Can you think of a sports bar, restaurant, hotel lobby, or Michigan Avenue window where there isn't a display of TV monitors flashing the news from Kabul, the playoffs from Seattle, the news conference from the White House, and the dizzying stats and talking heads from the world's stock markets....?
I can't! These days the action is everywhere, everyday, everyway. Whether I want it or not.
Being-where-the-action-is is very American. An eager and restless people by nature and history, Americans have always felt this feeling whenever they've met a new rushing river or another uncrossable mountain. The challenge is exhilarating; until sometimes the consequences are not.
Most times, where-the-action-is is really not the real story. For instance. Is this the right river or the best mountain to be crossing? What's ahead? Is it worth the trip? In today's parlance that's called: Having a good reason for doing this, then having a good exit strategy after we have.
The Iraq War is a much too easy example.

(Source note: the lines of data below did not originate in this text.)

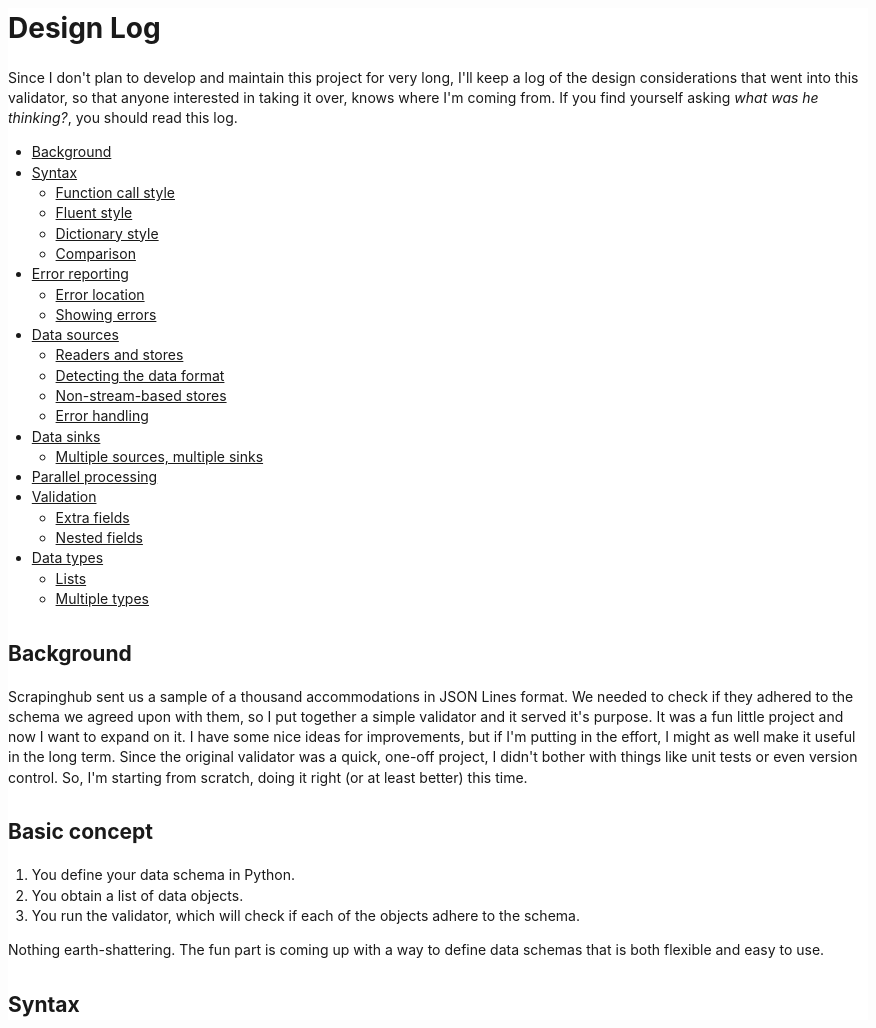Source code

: # Design Log

Since I don't plan to develop and maintain this project for very long, I'll keep a log of the design considerations that went into this validator, so that anyone interested in taking it over, knows where I'm coming from. If you find yourself asking _what was he thinking?_, you should read this log.

* [Background](#background)
* [Syntax](#syntax)
  * [Function call style](#function-call-style)
  * [Fluent style](#fluent-style)
  * [Dictionary style](#dictionary-style)
  * [Comparison](#comparison)
* [Error reporting](#error-reporting)
  * [Error location](#error-location)
  * [Showing errors](#showing-errors)
* [Data sources](#data-sources)
  * [Readers and stores](#readers-and-stores)
  * [Detecting the data format](#detecting-the-data-format)
  * [Non-stream-based stores](#non-stream-based-stores)
  * [Error handling](#error-handling)
* [Data sinks](#data-sinks)
  * [Multiple sources, multiple sinks](#multiple-sources-multiple-sinks)
* [Parallel processing](#parallel-processing)
* [Validation](#validation)
  * [Extra fields](#extra-fields)
  * [Nested fields](#nested-fields)
* [Data types](#data-types)
  * [Lists](#lists)
  * [Multiple types](#multiple-types)

## Background

Scrapinghub sent us a sample of a thousand accommodations in JSON Lines format. We needed to check if they adhered to the schema we agreed upon with them, so I put together a simple validator and it served it's purpose. It was a fun little project and now I want to expand on it. I have some nice ideas for improvements, but if I'm putting in the effort, I might as well make it useful in the long term. Since the original validator was a quick, one-off project, I didn't bother with things like unit tests or even version control. So, I'm starting from scratch, doing it right (or at least better) this time.

## Basic concept

1. You define your data schema in Python.
2. You obtain a list of data objects.
3. You run the validator, which will check if each of the objects adhere to the schema.

Nothing earth-shattering. The fun part is coming up with a way to define data schemas that is both flexible and easy to use.

## Syntax
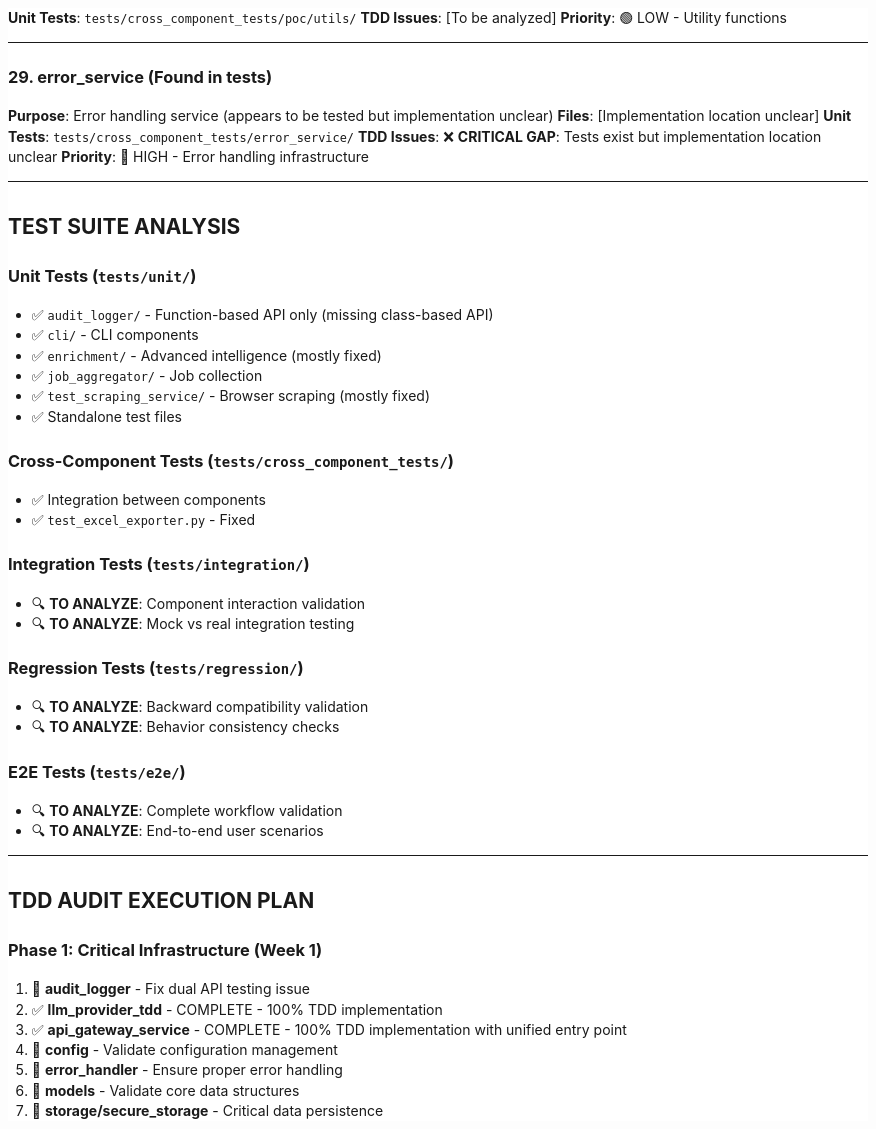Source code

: **Unit Tests**: `tests/cross_component_tests/poc/utils/`
**TDD Issues**: [To be analyzed]
**Priority**: 🟢 LOW - Utility functions

---

### 29. error_service (Found in tests)
**Purpose**: Error handling service (appears to be tested but implementation unclear)
**Files**: [Implementation location unclear]
**Unit Tests**: `tests/cross_component_tests/error_service/`
**TDD Issues**: ❌ **CRITICAL GAP**: Tests exist but implementation location unclear
**Priority**: 🔴 HIGH - Error handling infrastructure

---

## TEST SUITE ANALYSIS

### Unit Tests (`tests/unit/`)
- ✅ `audit_logger/` - Function-based API only (missing class-based API)
- ✅ `cli/` - CLI components
- ✅ `enrichment/` - Advanced intelligence (mostly fixed)
- ✅ `job_aggregator/` - Job collection
- ✅ `test_scraping_service/` - Browser scraping (mostly fixed)
- ✅ Standalone test files

### Cross-Component Tests (`tests/cross_component_tests/`)
- ✅ Integration between components
- ✅ `test_excel_exporter.py` - Fixed

### Integration Tests (`tests/integration/`)
- 🔍 **TO ANALYZE**: Component interaction validation
- 🔍 **TO ANALYZE**: Mock vs real integration testing

### Regression Tests (`tests/regression/`)
- 🔍 **TO ANALYZE**: Backward compatibility validation
- 🔍 **TO ANALYZE**: Behavior consistency checks

### E2E Tests (`tests/e2e/`)
- 🔍 **TO ANALYZE**: Complete workflow validation
- 🔍 **TO ANALYZE**: End-to-end user scenarios

---

## TDD AUDIT EXECUTION PLAN

### Phase 1: Critical Infrastructure (Week 1)
1. 🔴 **audit_logger** - Fix dual API testing issue
2. ✅ **llm_provider_tdd** - COMPLETE - 100% TDD implementation
3. ✅ **api_gateway_service** - COMPLETE - 100% TDD implementation with unified entry point
4. 🔴 **config** - Validate configuration management
5. 🔴 **error_handler** - Ensure proper error handling
5. 🔴 **models** - Validate core data structures
6. 🔴 **storage/secure_storage** - Critical data persistence
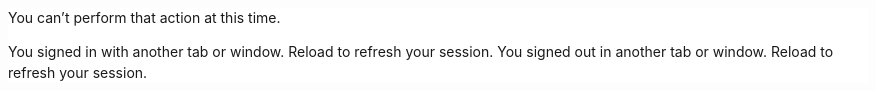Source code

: You can’t perform that action at this time.

You signed in with another tab or window. Reload to refresh your session. You signed out in another tab or window. Reload to refresh your session.
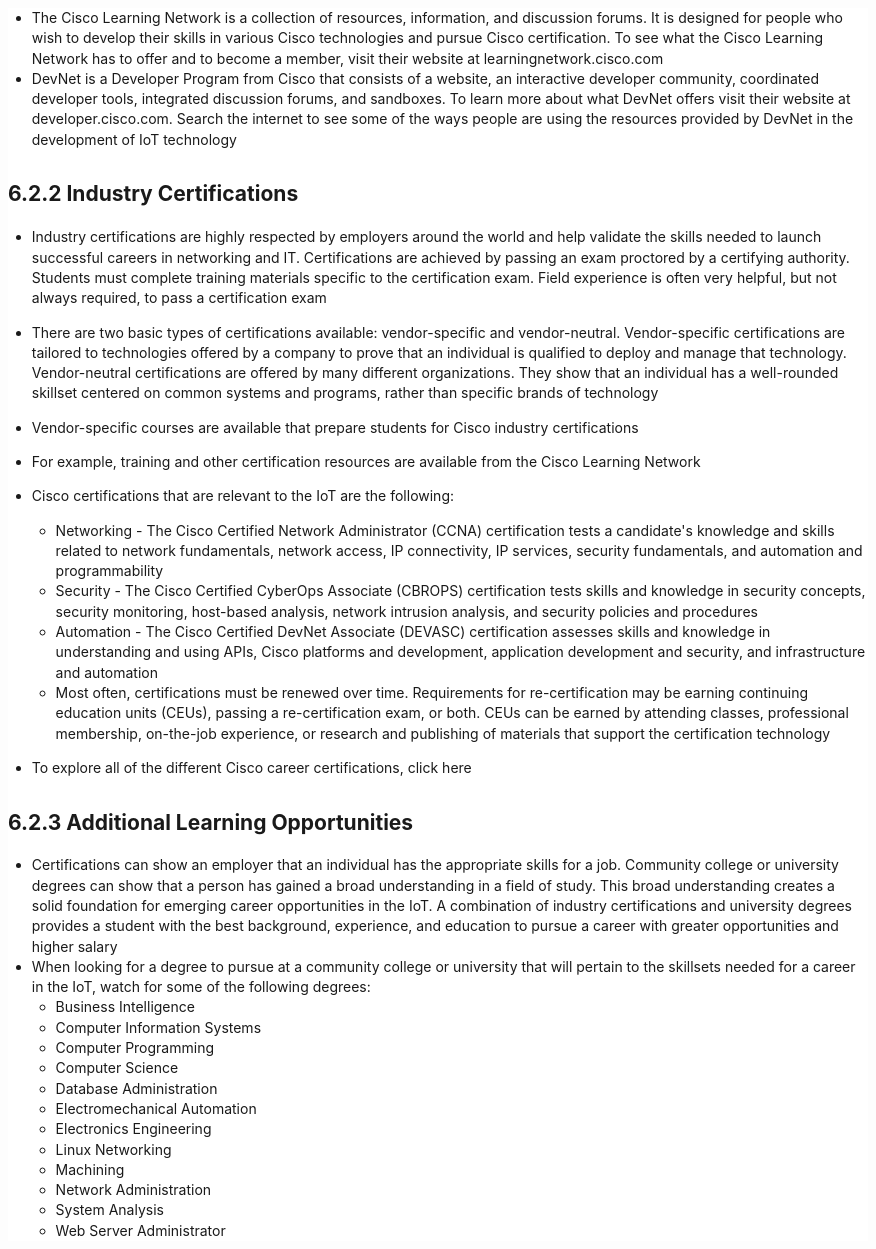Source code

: - The Cisco Learning Network is a collection of resources, information, and discussion forums. It is designed for people who wish to develop their skills in various Cisco technologies and pursue Cisco certification. To see what the Cisco Learning Network has to offer and to become a member, visit their website at learningnetwork.cisco.com
- DevNet is a Developer Program from Cisco that consists of a website, an interactive developer community, coordinated developer tools, integrated discussion forums, and sandboxes. To learn more about what DevNet offers visit their website at developer.cisco.com. Search the internet to see some of the ways people are using the resources provided by DevNet in the development of IoT technology

## 6.2.2 Industry Certifications

- Industry certifications are highly respected by employers around the world and help validate the skills needed to launch successful careers in networking and IT. Certifications are achieved by passing an exam proctored by a certifying authority. Students must complete training materials specific to the certification exam. Field experience is often very helpful, but not always required, to pass a certification exam
- There are two basic types of certifications available: vendor-specific and vendor-neutral. Vendor-specific certifications are tailored to technologies offered by a company to prove that an individual is qualified to deploy and manage that technology. Vendor-neutral certifications are offered by many different organizations. They show that an individual has a well-rounded skillset centered on common systems and programs, rather than specific brands of technology
- Vendor-specific courses are available that prepare students for Cisco industry certifications
- For example, training and other certification resources are available from the Cisco Learning Network

- Cisco certifications that are relevant to the IoT are the following:
    - Networking - The Cisco Certified Network Administrator (CCNA) certification tests a candidate's knowledge and skills related to network fundamentals, network access, IP connectivity, IP services, security fundamentals, and automation and programmability
    - Security - The Cisco Certified CyberOps Associate (CBROPS) certification tests skills and knowledge in security concepts, security monitoring, host-based analysis, network intrusion analysis, and security policies and procedures
    - Automation - The Cisco Certified DevNet Associate (DEVASC) certification assesses skills and knowledge in understanding and using APIs, Cisco platforms and development, application development and security, and infrastructure and automation
    - Most often, certifications must be renewed over time. Requirements for re-certification may be earning continuing education units (CEUs), passing a re-certification exam, or both. CEUs can be earned by attending classes, professional membership, on-the-job experience, or research and publishing of materials that support the certification technology
- To explore all of the different Cisco career certifications, click here

## 6.2.3 Additional Learning Opportunities

- Certifications can show an employer that an individual has the appropriate skills for a job. Community college or university degrees can show that a person has gained a broad understanding in a field of study. This broad understanding creates a solid foundation for emerging career opportunities in the IoT. A combination of industry certifications and university degrees provides a student with the best background, experience, and education to pursue a career with greater opportunities and higher salary
- When looking for a degree to pursue at a community college or university that will pertain to the skillsets needed for a career in the IoT, watch for some of the following degrees:
    - Business Intelligence
    - Computer Information Systems
    - Computer Programming
    - Computer Science
    - Database Administration
    - Electromechanical Automation
    - Electronics Engineering
    - Linux Networking
    - Machining
    - Network Administration
    - System Analysis
    - Web Server Administrator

There are others, less obvious but equally instructive. Take the upcoming nominating conventions. The "action" will be the speeches and banners on the floor; the "story" will be off-camera in the backrooms and hotel suites. Take the New York Stock Exchange; the action is the frenzy of noise and numbers on the floor; the story is where all the noise and numbers are pointing investors for the next day. Or take a sudden storm smashing into a city, where the action may be standing in it; but the full story is inside where the weathercasters can read their dials and barometers for what is about to come next.
Modern sophisticated society has equipped us like the ancient Olympian gods with the instant means by which to see and go everywhere at once. And yet it's this very at-once which actually muddies not clarifies the action. Communication technologies are now faster than the brain can absorb, and surely faster than the mind can process. How utterly ironic.
Once again, each new generation is born a twin: a new invincibility paired with a new irony. What makes raising these twins so complicated is you can't nourish one without nourishing the other.